The Usine Saint-Jacques in Montluçon (Allier) (founded 1848.) was initially a smelter, but had rapidly expanded into steel making using Siemens-Martin, Gilchrist, and Bessemer converters; by the 1900s it was operating 8 Siemens-Martin furnaces. It specialised in castings and forgings. It was affected negatively by the Washington Naval Treaty as production of battleship turrets, gun fittings and projectiles was an important element of its business, after which the company diversified into mechanical engineering, including turbines, railway and other transport equipment. A subsidiary rolling mill existed at Commentry. It closed in 1964.

In 1917 the company Forges de Châtillon-Commentry-Neuves-Maison together with the Société de Construction des Batignolles founded the locomotive manufacturer Compagnie générale de construction de locomotives (Batignolles-Châtillon) in Nantes.

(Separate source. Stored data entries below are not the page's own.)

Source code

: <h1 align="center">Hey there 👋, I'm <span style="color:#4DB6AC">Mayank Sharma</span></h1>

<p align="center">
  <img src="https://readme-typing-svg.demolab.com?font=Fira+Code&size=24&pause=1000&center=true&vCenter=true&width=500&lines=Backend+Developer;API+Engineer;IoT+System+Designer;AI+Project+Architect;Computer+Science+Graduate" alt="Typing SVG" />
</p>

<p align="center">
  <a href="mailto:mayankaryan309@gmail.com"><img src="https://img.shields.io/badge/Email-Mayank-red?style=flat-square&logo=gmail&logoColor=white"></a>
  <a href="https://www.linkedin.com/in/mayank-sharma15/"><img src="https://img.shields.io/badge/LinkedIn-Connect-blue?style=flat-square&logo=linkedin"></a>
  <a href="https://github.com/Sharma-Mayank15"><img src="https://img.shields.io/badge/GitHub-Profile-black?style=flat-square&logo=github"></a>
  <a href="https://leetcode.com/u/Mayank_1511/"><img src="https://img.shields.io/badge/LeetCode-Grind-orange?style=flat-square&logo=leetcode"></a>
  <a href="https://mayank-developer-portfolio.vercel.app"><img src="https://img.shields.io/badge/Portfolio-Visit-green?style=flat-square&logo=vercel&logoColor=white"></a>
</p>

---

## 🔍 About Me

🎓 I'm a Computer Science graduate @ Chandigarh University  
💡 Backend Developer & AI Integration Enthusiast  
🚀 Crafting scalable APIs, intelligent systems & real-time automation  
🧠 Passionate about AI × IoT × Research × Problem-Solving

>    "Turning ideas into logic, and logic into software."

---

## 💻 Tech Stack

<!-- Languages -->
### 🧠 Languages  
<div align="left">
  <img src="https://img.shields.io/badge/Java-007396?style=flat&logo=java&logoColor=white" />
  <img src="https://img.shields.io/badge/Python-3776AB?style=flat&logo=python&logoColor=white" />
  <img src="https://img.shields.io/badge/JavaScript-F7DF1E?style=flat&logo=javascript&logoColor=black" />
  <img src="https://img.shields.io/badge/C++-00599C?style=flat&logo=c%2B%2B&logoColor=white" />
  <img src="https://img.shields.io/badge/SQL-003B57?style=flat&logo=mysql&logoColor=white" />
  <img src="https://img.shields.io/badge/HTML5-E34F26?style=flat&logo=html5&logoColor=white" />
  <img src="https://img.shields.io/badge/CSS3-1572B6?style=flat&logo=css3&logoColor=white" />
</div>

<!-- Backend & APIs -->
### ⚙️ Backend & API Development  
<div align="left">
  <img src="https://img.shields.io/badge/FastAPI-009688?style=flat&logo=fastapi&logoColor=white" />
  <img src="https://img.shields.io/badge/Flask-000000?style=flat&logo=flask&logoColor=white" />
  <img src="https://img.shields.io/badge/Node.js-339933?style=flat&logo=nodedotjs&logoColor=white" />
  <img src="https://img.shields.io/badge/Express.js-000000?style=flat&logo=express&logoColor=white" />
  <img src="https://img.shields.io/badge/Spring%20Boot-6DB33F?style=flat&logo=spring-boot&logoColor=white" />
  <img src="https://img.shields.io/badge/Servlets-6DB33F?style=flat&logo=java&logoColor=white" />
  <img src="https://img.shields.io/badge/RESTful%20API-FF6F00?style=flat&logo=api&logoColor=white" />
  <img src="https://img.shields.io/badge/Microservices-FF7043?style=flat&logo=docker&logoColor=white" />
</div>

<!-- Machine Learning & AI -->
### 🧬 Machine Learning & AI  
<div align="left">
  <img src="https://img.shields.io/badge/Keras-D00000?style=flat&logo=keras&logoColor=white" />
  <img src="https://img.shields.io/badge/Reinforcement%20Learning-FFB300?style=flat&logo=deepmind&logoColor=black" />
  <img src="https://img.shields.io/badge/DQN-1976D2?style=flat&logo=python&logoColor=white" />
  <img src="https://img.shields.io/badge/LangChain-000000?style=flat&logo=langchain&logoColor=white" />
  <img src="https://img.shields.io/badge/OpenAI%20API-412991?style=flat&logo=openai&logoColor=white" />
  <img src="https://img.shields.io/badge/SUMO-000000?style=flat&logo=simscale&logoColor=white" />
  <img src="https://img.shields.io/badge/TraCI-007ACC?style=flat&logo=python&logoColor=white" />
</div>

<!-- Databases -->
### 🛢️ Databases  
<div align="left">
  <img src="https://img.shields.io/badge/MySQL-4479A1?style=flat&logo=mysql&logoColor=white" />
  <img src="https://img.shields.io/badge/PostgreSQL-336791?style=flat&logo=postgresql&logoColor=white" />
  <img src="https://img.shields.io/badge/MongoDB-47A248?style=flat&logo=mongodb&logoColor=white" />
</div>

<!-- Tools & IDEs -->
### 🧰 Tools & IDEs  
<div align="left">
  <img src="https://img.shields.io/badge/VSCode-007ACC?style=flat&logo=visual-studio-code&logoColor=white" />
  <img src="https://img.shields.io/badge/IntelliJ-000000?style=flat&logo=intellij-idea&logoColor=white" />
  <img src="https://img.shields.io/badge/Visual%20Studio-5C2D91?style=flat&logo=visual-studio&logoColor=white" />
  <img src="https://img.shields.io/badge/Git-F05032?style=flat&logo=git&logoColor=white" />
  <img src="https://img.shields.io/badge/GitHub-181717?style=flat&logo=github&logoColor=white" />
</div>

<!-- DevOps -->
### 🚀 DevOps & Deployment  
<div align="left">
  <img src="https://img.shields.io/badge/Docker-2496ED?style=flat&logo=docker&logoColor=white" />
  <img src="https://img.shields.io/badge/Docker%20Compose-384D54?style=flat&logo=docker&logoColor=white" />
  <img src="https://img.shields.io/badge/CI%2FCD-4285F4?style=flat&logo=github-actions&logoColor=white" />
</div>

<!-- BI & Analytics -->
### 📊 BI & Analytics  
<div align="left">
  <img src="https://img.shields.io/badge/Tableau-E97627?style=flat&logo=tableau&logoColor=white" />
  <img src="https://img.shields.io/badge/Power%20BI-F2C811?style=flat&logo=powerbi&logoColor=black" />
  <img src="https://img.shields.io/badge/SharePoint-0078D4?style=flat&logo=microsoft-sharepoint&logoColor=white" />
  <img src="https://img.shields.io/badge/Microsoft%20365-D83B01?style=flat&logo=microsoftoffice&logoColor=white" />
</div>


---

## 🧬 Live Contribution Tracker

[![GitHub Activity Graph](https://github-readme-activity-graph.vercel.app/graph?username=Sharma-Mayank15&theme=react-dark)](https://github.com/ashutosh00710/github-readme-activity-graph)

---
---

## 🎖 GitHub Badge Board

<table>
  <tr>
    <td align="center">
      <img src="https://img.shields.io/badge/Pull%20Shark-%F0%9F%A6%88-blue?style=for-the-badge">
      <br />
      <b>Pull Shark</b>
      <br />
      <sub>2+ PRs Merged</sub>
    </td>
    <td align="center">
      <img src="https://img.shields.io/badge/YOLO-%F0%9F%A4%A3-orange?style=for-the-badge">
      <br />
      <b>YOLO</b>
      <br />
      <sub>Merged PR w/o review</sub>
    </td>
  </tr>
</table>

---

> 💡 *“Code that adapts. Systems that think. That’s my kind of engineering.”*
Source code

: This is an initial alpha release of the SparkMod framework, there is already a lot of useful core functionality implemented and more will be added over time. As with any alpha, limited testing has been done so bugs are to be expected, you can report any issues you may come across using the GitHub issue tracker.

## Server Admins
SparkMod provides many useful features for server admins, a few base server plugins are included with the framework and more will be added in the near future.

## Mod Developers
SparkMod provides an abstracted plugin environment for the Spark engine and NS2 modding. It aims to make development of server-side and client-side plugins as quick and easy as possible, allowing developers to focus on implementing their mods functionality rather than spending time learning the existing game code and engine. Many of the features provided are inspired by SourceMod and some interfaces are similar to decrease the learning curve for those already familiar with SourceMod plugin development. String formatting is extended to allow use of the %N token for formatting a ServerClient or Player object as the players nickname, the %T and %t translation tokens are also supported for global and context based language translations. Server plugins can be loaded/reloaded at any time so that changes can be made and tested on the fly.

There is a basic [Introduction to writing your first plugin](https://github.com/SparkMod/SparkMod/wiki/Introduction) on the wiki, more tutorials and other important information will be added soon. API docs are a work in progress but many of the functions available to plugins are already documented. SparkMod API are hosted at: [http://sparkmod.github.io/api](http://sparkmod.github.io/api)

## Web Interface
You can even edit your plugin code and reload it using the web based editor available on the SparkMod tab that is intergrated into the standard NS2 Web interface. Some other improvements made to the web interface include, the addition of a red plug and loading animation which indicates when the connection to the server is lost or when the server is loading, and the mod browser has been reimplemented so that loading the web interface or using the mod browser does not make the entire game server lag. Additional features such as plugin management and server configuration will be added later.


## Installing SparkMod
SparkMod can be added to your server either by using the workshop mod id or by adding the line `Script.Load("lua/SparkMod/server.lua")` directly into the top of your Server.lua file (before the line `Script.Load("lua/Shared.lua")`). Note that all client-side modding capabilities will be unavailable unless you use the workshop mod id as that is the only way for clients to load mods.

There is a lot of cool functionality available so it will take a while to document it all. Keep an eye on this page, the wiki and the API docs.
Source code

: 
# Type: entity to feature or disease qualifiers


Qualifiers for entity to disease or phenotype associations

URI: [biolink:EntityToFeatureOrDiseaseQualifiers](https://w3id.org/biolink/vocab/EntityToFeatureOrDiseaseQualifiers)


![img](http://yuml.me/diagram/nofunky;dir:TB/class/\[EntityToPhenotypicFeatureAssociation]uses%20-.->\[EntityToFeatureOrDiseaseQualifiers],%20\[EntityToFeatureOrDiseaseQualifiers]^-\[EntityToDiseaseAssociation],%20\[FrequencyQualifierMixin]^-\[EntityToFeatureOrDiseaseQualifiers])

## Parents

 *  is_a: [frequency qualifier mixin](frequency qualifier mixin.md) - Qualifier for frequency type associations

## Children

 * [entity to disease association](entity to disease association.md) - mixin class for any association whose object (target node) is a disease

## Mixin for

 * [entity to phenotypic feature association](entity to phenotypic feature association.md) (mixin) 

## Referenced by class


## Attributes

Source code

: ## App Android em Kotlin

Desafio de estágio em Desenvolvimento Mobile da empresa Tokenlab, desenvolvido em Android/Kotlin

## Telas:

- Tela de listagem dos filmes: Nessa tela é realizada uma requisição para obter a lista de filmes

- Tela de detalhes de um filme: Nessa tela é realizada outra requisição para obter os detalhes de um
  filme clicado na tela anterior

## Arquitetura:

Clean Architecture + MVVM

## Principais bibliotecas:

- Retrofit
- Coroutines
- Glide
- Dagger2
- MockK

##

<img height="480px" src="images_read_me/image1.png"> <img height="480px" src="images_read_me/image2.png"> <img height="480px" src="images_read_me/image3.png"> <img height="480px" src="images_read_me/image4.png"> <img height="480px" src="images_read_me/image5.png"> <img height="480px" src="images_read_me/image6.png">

In 1955 the works in Neuves-Maisons, plus the associated lime kilns in Vaucouleurs, and wire mills in Sainte-Colombe and Vierzon became the Société des Aciéries et Tréfilerie de Neuves-Maisons Chatillon, this became a subsidiary of Hainaut-Sambre in 1967. The works was further developed; in 1969 the Gilchrist-Thomas unit was converted to Oxygen steelmaking, and in the 1970s more mill trains were added including a second wire mill. The Chatillon wire mill company merged with the Société des Hauts Forneaux de la Chiers, and the Compagnie des Forges de Châtillon-Commentry-Biache to form the Compagnie industrielle Chiers Châtillon (CICC) in 1977, which was merged into Usinor in 1979.

==Legacy==
- Neuves-Maisons
After acquisition by Usinor in 1979 the works in Neuves-Maisons underwent restructuring - a transition to electrically produced steel, and a concentration towards long products took place in the 1980s: the Siemens-Martin plant and coke ovens were closed, and a new continuous casting plant built, in 1985 all the liquid phase operations ended and a UHP electric arc furnace installed. In 1993 the plant along with works in Montereau becomes part of the société des aciers d’armature du béton (SAM), and three cold drawing lines were installed. In 1995 the company is acquired by the British firm Allied Steel and Wire, then in 2000 is acquired by the Riva Group. In 2004 steel production was ~840,000t pa, and employed 441 people. In 2006 production was from scrap metal by electrical plant producing continuous cast billets, with processing to wire rod and rebar.